I am really happy that Wirbelsturm is finally available as free and open source software. Hopefully it will help you to quickly get up and running with technologies such as Graphite, Kafka, Storm, Redis, and ZooKeeper. Enjoy!

Update May 27, 2014: If you want to build real-time data processing pipelines based on Kafka and Storm, you may be interested in kafka-storm-starter. It contains code examples that show to integrate Apache Kafka 0.8+ with Apache Storm 0.9+, while using Apache Avro as the data serialization format.

Related work

The following projects are similar to Wirbelsturm:

  • storm-deploy – Deploys Storm clusters to AWS, by Nathan Marz, the creator of Storm. storm-deploy has been around for much longer than Wirbelsturm, so it might be more mature. It is a nice example of a deployment tool implemented in Clojure, using pallet and jclouds. Because of jclouds you should also be able to deploy to clouds other than AWS, though I haven’t found examples or documentation references on how to do so. (If you have pointers please let me know.) Unfortunately, its Clojure roots may make storm-deploy less popular within Operations teams, who typically are more familiar with tools such as Puppet, Chef, or Ansible. Also, storm-deploy seems to address only Storm deployments, and you require additional tools to deploy any other infrastructure pieces that you require (or enhance storm-deploy).
  • kafka-deploy – Deploys Kafka to AWS, also by Nathan Marz. It has the same pros and cons as storm-deploy. Unfortunately, kafka-deploy has seen any updates since two years (Feb 2012), which is around the time it was originally published.

Commercial Hadoop vendors have also begun to integrate Storm into their product offerings:

  • Apache Storm at HortonWorks – HortonWorks are working on Storm support for their product line.
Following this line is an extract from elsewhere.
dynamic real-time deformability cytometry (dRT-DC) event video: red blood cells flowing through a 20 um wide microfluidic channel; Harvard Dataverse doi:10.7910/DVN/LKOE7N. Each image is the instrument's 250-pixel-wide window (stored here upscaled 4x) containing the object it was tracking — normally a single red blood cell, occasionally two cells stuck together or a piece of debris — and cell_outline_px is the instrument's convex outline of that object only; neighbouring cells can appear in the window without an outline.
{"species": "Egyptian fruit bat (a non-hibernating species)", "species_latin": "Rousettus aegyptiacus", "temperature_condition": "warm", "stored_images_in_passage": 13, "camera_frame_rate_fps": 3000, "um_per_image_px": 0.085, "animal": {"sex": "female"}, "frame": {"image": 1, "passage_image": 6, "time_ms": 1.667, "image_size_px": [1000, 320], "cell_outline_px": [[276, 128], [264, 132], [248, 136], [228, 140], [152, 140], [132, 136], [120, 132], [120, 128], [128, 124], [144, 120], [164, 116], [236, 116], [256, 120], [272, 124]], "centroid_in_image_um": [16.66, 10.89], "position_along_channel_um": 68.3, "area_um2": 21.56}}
In this context they have added Storm support to their so-called Hortonworks Sandbox, which is a self-contained virtual machine with Hadoop & Co. pre-configured.
  • If I recall correctly MapR were also looking at integrating Storm into their platform, but I could not find more concrete details apart from a few news articles and blog posts.

Another way of deploying Storm is via platforms such as Hadoop YARN and Apache Meos:

  • storm-on-yarn – Enables Storm clusters to be deployed into machines managed by Hadoop YARN. The project says it is still a work in progress.
  • storm-mesos – Storm integration with the Mesos cluster resource manager. The project says storm-mesos runs in production at Twitter.

Lastly, there are also a few open source Puppet modules for Hadoop, Kafka, Storm, ZooKeeper & Co. I don’t want to give an comprehensive overview of these modules in this post, but you can head over to places such as PuppetForge and GitHub and take a look yourself. Feel free to drop those modules into Wirbelsturm and give them a go!